• _Entries provided_:
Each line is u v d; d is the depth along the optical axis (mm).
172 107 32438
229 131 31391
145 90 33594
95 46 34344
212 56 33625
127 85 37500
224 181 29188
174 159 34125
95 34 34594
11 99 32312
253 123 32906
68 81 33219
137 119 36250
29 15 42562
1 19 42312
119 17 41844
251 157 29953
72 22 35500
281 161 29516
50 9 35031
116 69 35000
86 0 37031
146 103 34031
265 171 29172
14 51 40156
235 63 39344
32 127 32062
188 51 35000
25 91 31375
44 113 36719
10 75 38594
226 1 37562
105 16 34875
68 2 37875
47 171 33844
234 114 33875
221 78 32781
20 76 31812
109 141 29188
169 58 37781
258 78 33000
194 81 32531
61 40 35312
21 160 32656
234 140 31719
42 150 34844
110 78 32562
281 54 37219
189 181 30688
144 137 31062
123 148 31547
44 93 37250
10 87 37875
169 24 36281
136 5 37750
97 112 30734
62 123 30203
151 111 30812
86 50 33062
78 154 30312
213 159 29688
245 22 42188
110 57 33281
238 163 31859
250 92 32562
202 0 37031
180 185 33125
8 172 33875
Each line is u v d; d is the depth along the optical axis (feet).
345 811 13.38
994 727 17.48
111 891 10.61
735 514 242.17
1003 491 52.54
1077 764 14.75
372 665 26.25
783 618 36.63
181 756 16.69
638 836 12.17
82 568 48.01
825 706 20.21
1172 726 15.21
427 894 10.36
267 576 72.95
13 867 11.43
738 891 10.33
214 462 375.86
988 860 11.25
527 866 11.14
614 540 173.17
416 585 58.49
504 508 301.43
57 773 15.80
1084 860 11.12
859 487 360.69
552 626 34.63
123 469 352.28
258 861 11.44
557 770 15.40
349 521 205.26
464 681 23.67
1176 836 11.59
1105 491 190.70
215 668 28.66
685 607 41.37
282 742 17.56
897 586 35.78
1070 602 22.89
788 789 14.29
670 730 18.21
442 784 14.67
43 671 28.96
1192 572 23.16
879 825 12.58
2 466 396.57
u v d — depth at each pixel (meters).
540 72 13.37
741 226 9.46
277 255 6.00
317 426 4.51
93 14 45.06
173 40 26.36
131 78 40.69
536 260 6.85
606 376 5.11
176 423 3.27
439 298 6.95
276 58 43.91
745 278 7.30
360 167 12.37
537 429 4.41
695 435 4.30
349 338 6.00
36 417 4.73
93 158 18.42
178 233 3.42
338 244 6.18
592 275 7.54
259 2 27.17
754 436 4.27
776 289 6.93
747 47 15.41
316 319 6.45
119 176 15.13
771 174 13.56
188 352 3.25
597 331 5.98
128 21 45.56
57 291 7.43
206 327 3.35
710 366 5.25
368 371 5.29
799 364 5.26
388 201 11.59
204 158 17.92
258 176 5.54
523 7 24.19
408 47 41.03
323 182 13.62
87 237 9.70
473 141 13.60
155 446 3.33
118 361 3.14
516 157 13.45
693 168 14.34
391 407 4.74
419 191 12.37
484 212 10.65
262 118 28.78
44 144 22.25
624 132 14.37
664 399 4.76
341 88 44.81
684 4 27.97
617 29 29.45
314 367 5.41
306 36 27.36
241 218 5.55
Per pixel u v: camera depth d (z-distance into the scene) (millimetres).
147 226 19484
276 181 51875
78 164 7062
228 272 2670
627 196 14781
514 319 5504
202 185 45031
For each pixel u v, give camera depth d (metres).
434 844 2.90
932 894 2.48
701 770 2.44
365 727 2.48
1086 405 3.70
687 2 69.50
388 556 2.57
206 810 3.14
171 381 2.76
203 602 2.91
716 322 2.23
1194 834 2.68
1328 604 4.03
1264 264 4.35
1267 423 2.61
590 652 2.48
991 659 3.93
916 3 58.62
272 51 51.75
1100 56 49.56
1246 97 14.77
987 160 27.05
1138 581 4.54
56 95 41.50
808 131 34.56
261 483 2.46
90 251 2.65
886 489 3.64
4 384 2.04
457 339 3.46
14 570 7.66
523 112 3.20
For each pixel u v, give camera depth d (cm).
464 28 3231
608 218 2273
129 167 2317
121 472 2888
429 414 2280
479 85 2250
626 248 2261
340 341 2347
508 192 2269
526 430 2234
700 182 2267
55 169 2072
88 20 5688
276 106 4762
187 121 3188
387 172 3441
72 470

• _Work instructions_: The full listing must be retyped precisely, with no line left out.

• _Result for this task_:
Each line is u v d; d is the depth along the optical axis (mm).
172 107 32438
229 131 31391
145 90 33594
95 46 34344
212 56 33625
127 85 37500
224 181 29188
174 159 34125
95 34 34594
11 99 32312
253 123 32906
68 81 33219
137 119 36250
29 15 42562
1 19 42312
119 17 41844
251 157 29953
72 22 35500
281 161 29516
50 9 35031
116 69 35000
86 0 37031
146 103 34031
265 171 29172
14 51 40156
235 63 39344
32 127 32062
188 51 35000
25 91 31375
44 113 36719
10 75 38594
226 1 37562
105 16 34875
68 2 37875
47 171 33844
234 114 33875
221 78 32781
20 76 31812
109 141 29188
169 58 37781
258 78 33000
194 81 32531
61 40 35312
21 160 32656
234 140 31719
42 150 34844
110 78 32562
281 54 37219
189 181 30688
144 137 31062
123 148 31547
44 93 37250
10 87 37875
169 24 36281
136 5 37750
97 112 30734
62 123 30203
151 111 30812
86 50 33062
78 154 30312
213 159 29688
245 22 42188
110 57 33281
238 163 31859
250 92 32562
202 0 37031
180 185 33125
8 172 33875
Each line is u v d; d is the depth along the optical axis (feet).
345 811 13.38
994 727 17.48
111 891 10.61
735 514 242.17
1003 491 52.54
1077 764 14.75
372 665 26.25
783 618 36.63
181 756 16.69
638 836 12.17
82 568 48.01
825 706 20.21
1172 726 15.21
427 894 10.36
267 576 72.95
13 867 11.43
738 891 10.33
214 462 375.86
988 860 11.25
527 866 11.14
614 540 173.17
416 585 58.49
504 508 301.43
57 773 15.80
1084 860 11.12
859 487 360.69
552 626 34.63
123 469 352.28
258 861 11.44
557 770 15.40
349 521 205.26
464 681 23.67
1176 836 11.59
1105 491 190.70
215 668 28.66
685 607 41.37
282 742 17.56
897 586 35.78
1070 602 22.89
788 789 14.29
670 730 18.21
442 784 14.67
43 671 28.96
1192 572 23.16
879 825 12.58
2 466 396.57
u v d — depth at each pixel (meters).
540 72 13.37
741 226 9.46
277 255 6.00
317 426 4.51
93 14 45.06
173 40 26.36
131 78 40.69
536 260 6.85
606 376 5.11
176 423 3.27
439 298 6.95
276 58 43.91
745 278 7.30
360 167 12.37
537 429 4.41
695 435 4.30
349 338 6.00
36 417 4.73
93 158 18.42
178 233 3.42
338 244 6.18
592 275 7.54
259 2 27.17
754 436 4.27
776 289 6.93
747 47 15.41
316 319 6.45
119 176 15.13
771 174 13.56
188 352 3.25
597 331 5.98
128 21 45.56
57 291 7.43
206 327 3.35
710 366 5.25
368 371 5.29
799 364 5.26
388 201 11.59
204 158 17.92
258 176 5.54
523 7 24.19
408 47 41.03
323 182 13.62
87 237 9.70
473 141 13.60
155 446 3.33
118 361 3.14
516 157 13.45
693 168 14.34
391 407 4.74
419 191 12.37
484 212 10.65
262 118 28.78
44 144 22.25
624 132 14.37
664 399 4.76
341 88 44.81
684 4 27.97
617 29 29.45
314 367 5.41
306 36 27.36
241 218 5.55
Per pixel u v: camera depth d (z-distance into the scene) (millimetres).
147 226 19484
276 181 51875
78 164 7062
228 272 2670
627 196 14781
514 319 5504
202 185 45031
For each pixel u v, give camera depth d (metres).
434 844 2.90
932 894 2.48
701 770 2.44
365 727 2.48
1086 405 3.70
687 2 69.50
388 556 2.57
206 810 3.14
171 381 2.76
203 602 2.91
716 322 2.23
1194 834 2.68
1328 604 4.03
1264 264 4.35
1267 423 2.61
590 652 2.48
991 659 3.93
916 3 58.62
272 51 51.75
1100 56 49.56
1246 97 14.77
987 160 27.05
1138 581 4.54
56 95 41.50
808 131 34.56
261 483 2.46
90 251 2.65
886 489 3.64
4 384 2.04
457 339 3.46
14 570 7.66
523 112 3.20
For each pixel u v, give camera depth d (cm).
464 28 3231
608 218 2273
129 167 2317
121 472 2888
429 414 2280
479 85 2250
626 248 2261
340 341 2347
508 192 2269
526 430 2234
700 182 2267
55 169 2072
88 20 5688
276 106 4762
187 121 3188
387 172 3441
72 470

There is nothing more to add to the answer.